Per Outwitting the Devil l’artista continua a confrontarsi con grandi temi e miti universali, ispirandosi stavolta a un frammento delle dodici tavolette d’argilla che insieme formano uno dei maggiori capolavori della letteratura mondiale, l’antico ciclo epico di origine sumera, L’Epopea di Gilgamesh. Lo spettacolo inizia attorno ad un tavolo, con un’immagine di The First Supper, opera dell’artista australiana Susan Dorothea White, realizzata in risposta all’iconico dipinto di Leonardo da Vinci con una serie di donne di diverse culture riunite attorno al celebre tavolo. Le scene, curate da Tom Scutt, prevedono una grande scatola composta da tanti parallelepipedi di varie misure. “Sono ora reliquie di un mondo vegetale distrutto dall’umanità, come accade nel poema sumerico dove la foresta di cedri viene abbattuta perché l’eroe raggiunga il proprio scopo. Ora invece sembrano un luogo di condivisione, quale può apparire la tavola di un banchetto. Ora le vestigia di una città distrutta dal tempo, fra le cui rovine si erge solo un sepolcro destinato a uccidere per sempre la speranza dell’agognata eternità” si legge nelle note.

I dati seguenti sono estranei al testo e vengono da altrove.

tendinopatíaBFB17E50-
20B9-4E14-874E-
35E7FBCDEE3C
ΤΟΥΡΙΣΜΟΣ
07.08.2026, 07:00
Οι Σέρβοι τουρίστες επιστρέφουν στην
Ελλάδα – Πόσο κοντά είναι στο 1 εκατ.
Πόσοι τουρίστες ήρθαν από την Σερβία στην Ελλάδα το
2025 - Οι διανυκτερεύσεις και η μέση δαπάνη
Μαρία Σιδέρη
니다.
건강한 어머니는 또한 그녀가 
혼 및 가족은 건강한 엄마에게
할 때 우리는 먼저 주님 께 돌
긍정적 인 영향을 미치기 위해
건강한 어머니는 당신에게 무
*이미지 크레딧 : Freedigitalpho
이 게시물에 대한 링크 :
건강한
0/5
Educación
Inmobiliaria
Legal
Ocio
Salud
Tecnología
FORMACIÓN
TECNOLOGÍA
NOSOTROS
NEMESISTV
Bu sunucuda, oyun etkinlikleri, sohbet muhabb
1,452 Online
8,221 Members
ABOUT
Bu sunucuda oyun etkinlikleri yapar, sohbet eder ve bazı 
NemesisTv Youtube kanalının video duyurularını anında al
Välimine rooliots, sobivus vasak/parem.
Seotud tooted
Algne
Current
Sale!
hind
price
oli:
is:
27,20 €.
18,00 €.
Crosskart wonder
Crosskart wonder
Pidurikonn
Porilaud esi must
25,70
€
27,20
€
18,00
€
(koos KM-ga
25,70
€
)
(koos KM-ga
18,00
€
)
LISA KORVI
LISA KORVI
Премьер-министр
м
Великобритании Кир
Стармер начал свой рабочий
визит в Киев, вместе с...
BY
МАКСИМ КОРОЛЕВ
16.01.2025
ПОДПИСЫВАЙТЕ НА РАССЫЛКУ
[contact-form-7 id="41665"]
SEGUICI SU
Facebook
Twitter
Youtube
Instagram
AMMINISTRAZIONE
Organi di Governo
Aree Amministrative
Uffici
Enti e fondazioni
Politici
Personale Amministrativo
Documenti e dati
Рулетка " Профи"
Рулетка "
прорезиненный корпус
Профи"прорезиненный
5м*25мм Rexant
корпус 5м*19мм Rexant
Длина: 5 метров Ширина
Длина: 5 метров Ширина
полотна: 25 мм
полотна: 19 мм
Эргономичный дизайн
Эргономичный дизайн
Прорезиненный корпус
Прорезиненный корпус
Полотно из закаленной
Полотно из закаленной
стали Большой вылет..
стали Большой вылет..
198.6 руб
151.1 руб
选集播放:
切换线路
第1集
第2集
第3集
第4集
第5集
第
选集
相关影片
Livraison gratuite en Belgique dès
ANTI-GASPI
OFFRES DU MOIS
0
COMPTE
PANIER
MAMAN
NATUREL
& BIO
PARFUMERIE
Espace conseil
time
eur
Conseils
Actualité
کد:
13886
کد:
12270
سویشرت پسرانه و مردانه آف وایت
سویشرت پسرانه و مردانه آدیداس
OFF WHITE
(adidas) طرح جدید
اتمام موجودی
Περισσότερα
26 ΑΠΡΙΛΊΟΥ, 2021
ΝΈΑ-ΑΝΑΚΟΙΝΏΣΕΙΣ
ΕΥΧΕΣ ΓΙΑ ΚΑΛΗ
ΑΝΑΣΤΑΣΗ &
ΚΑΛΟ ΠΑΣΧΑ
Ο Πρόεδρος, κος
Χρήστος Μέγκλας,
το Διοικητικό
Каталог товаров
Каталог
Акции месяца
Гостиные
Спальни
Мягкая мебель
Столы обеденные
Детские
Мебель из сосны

In questa raffinata foresta di segni, animata dalla danza di Mythili Prakash / Pallavi Anand, Luke Jessop, Jasper Narvaez, Louis T. Partridge, Elpida Skourou, François Testory, quel che è certo è che le creazioni di Khan non rinunciano mai a portare in scena una dirompente emotività. Merito delle sue visioni e della sua concezione di opera d’arte totale che negli anni ha attirato l’attenzione e l’interesse di artisti e artiste di mondi totalmente differenti, non solo provenienti dalla danza: dall’attrice Juliette Binoche, alla pop-star Kylie Minogue, ma anche artisti visivi come Anish Kapoor, scrittori come Hanif Kureishi e compositori come Steve Reich, Nitin Sawhney, Jocelyn Pook e Ben Frost.